Her mother died instantly. Somehow, in the haze and amid her own screams, Al found her camera and photographed her collapsed mother, close-ups and zoom back, time drawn out, the arms and legs still-lifes, quiet pools of blood enlarging and advancing until Warde grabbed the camera and pulled Al away.

Her father asked for an investigation. The American embassy said it was probably random, senseless violence, but they would look into it. But then the marines were killed and the embassy was overwhelmed. They said they would leave her mother’s file open, but they were almost sure it was a random killing. They advised that Al and her father leave immediately. They said that Beirut was no longer safe for Americans, that the U.S. government would probably issue a ban on American travel to Lebanon, that her father could transfer to West Berlin.

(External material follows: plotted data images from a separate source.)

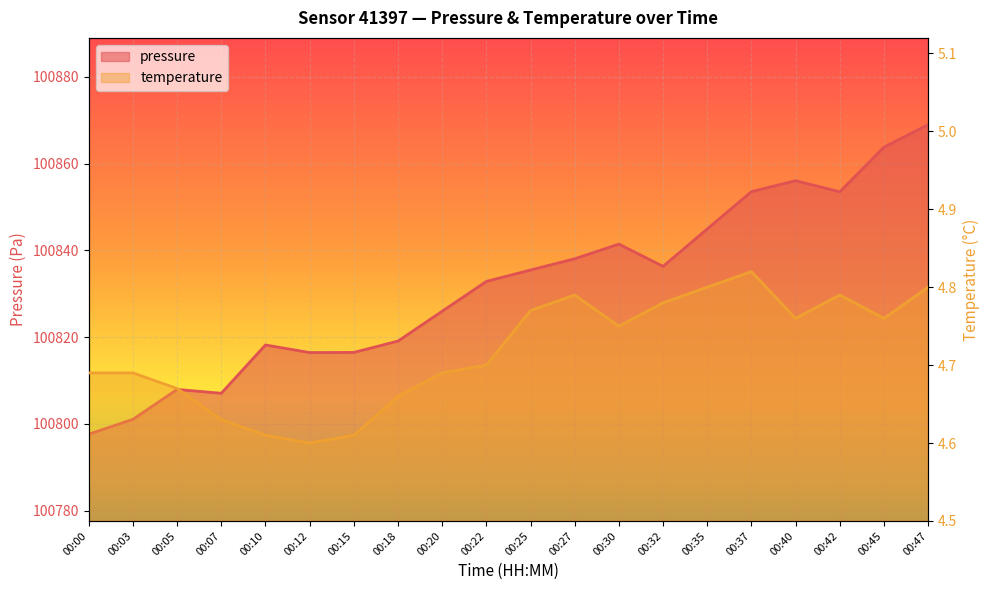

Which series has the largest total across all categories?

pressure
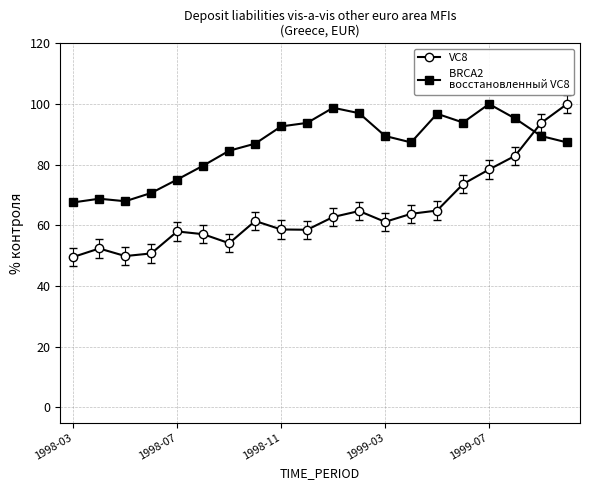

What is the maximum value shown in the chart?

100.0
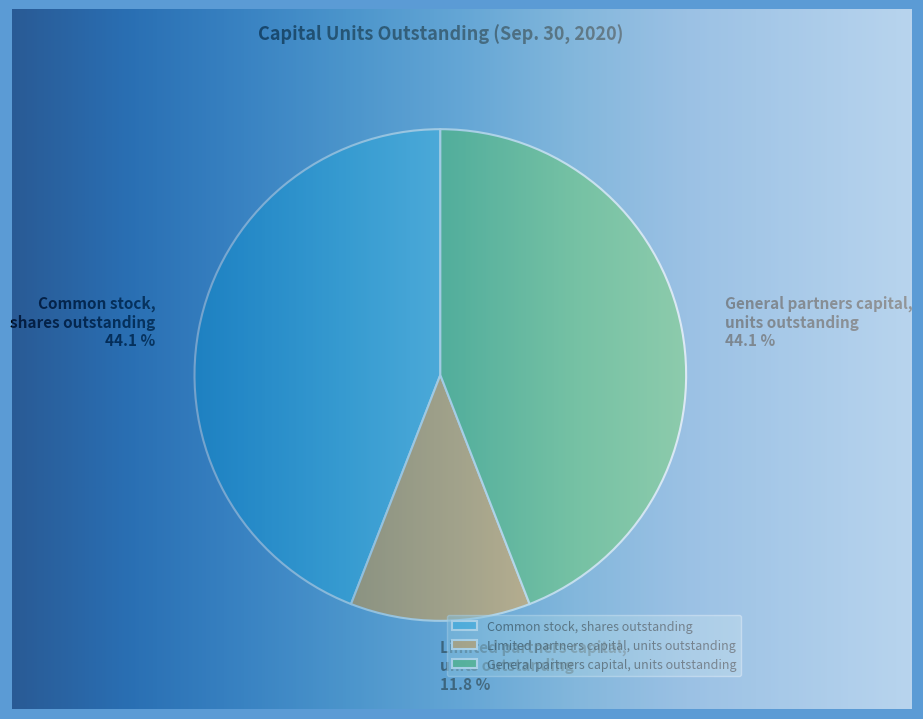

To the nearest percent, what is the average slice percentage?

33%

Exactly two months after her mother died, they left Beirut.

Al couldn’t sleep the night before they left. She thought she heard the phone ring, then the doorbell. She sat in the bathroom, then back in bed. She scrubbed her face, washed it again, then lay back down. She heard the clock strike twelve, twelve thirty, one, one thirty. She thought she heard planes flying low and wondered if they were war planes. She heard cocks crowing. The sea in Tyre had been beautiful; the water had looked inviting and the breeze had been so gentle.

They left while it was still dark, the camera around Al’s neck and rolls of film in her purse. The airport was closed, so they drove to Jounieh, stopping at checkpoints, driving by tanks, ducking in the car to avoid snipers. She held her breath and counted to ten, exhaled, then held her breath and counted again.

In Jounieh, at a store called “Artisan du Liban,” she bought two brass handheld mirrors she thought her mother would have liked. The brass formed an intricate ogee arch at the top. One mirror came in a colorful silk case striped with gold thread; the second had no cover, but hanging from its lower edge was a blue stone to thwart the evil eye.

She looked out at takeoff, careful not to let the camera bang against the window. When it became dark, she searched for patterns of light over the cities. Sometimes she thought the lights just marked roads or rivers; sometimes she imagined they were veins; and sometimes they were sinewy neon scars. She watched until the lights grew faint and all she could see was her own face staring back at her in the window.

She looked at her watch. “Six o’clock, Beirut time . . . seven o’clock, eight o’clock, nine o’clock, Beirut time.”

They landed in West Berlin at ten-thirty German time; it was dark, but she could tell from her window seat that it was humid and cold, the type of humid coldness that sat in your bones and chilled your body.